Supplied data:
--- START ---

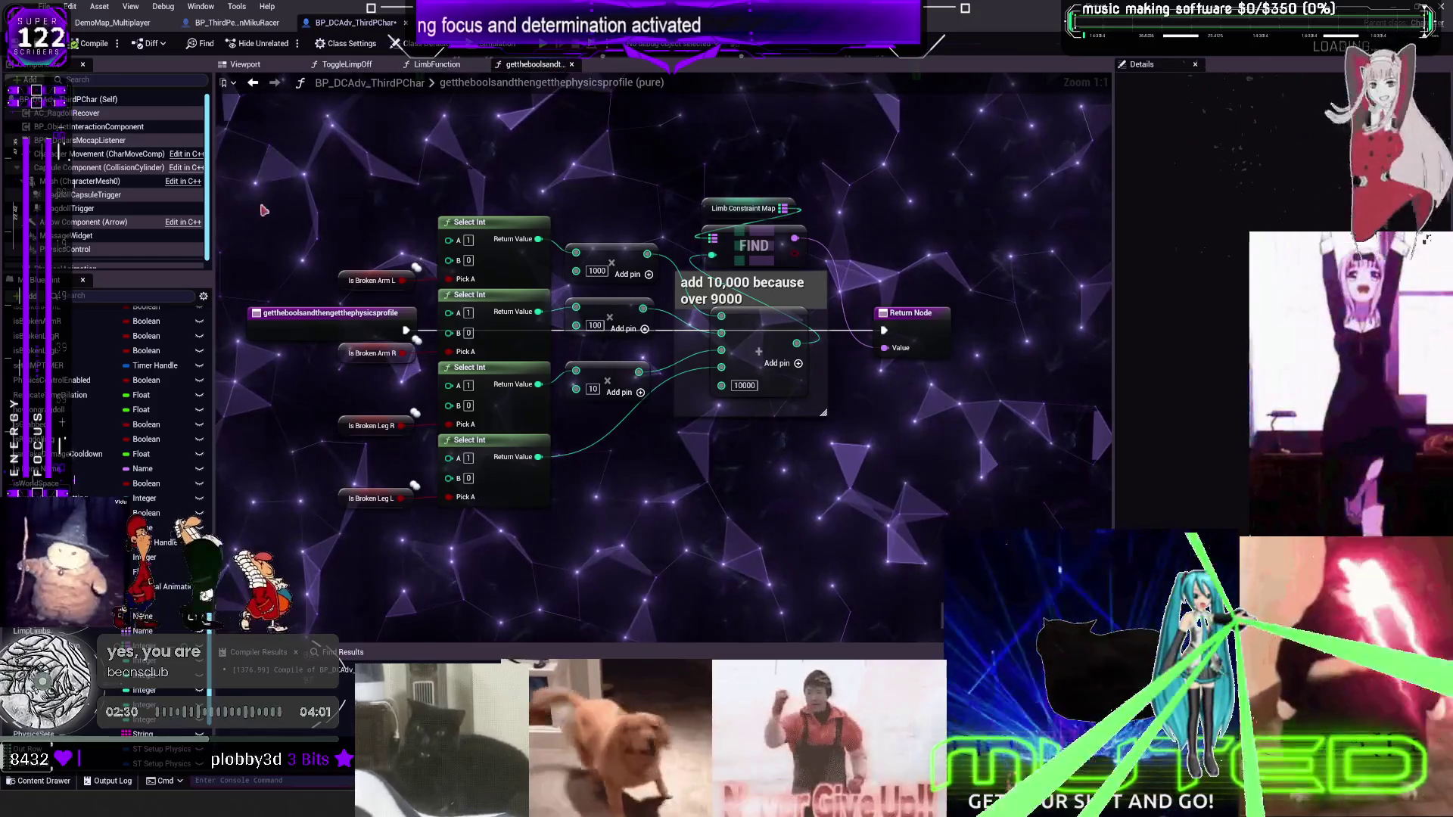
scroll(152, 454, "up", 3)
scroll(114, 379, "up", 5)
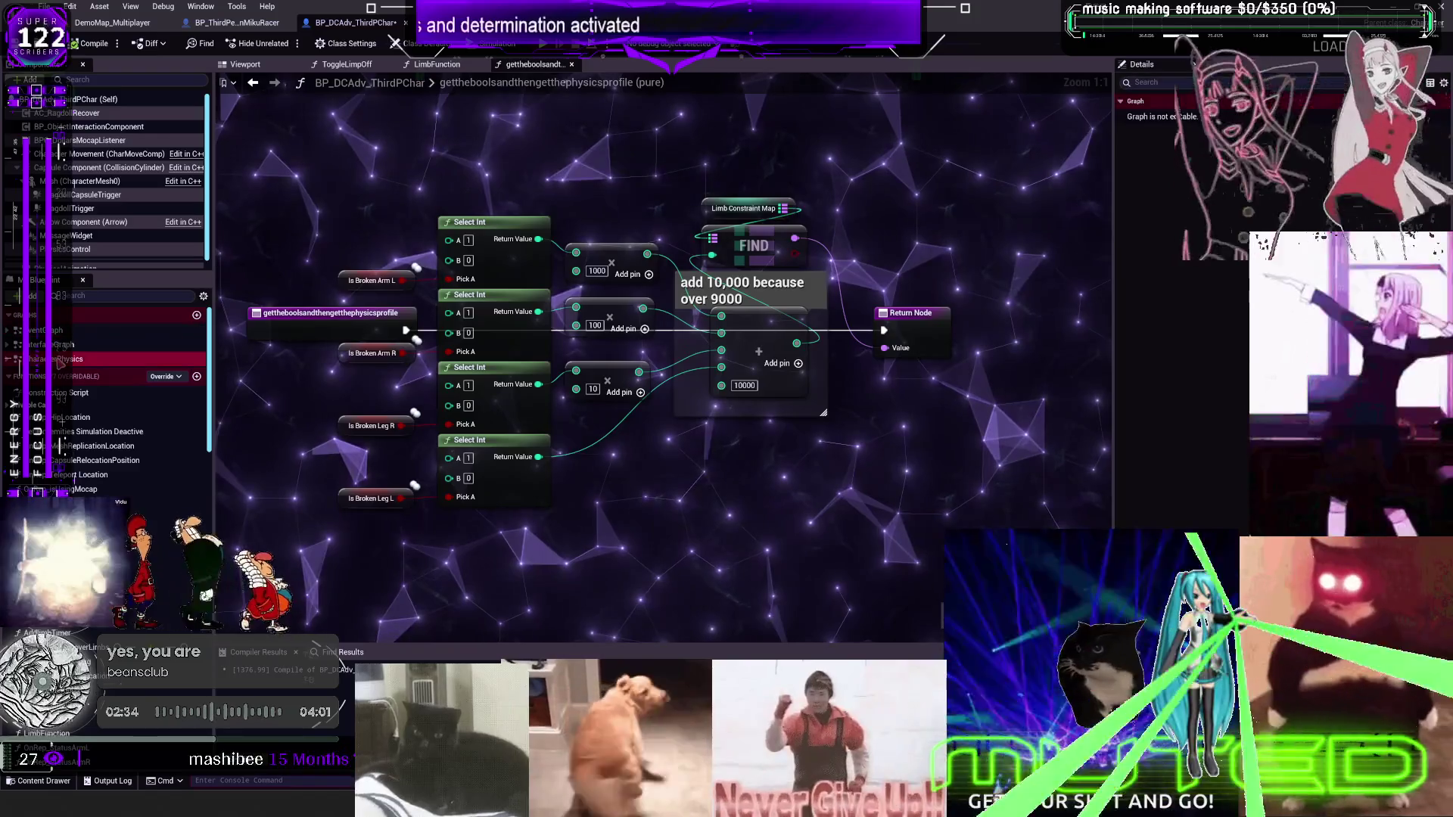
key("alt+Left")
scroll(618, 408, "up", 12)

--- END ---

Work to complete:
Return the data verbatim, leaving out the pictures it holds.

Your response:
scroll(152, 454, "up", 3)
scroll(114, 379, "up", 5)
key("alt+Left")
scroll(618, 408, "up", 12)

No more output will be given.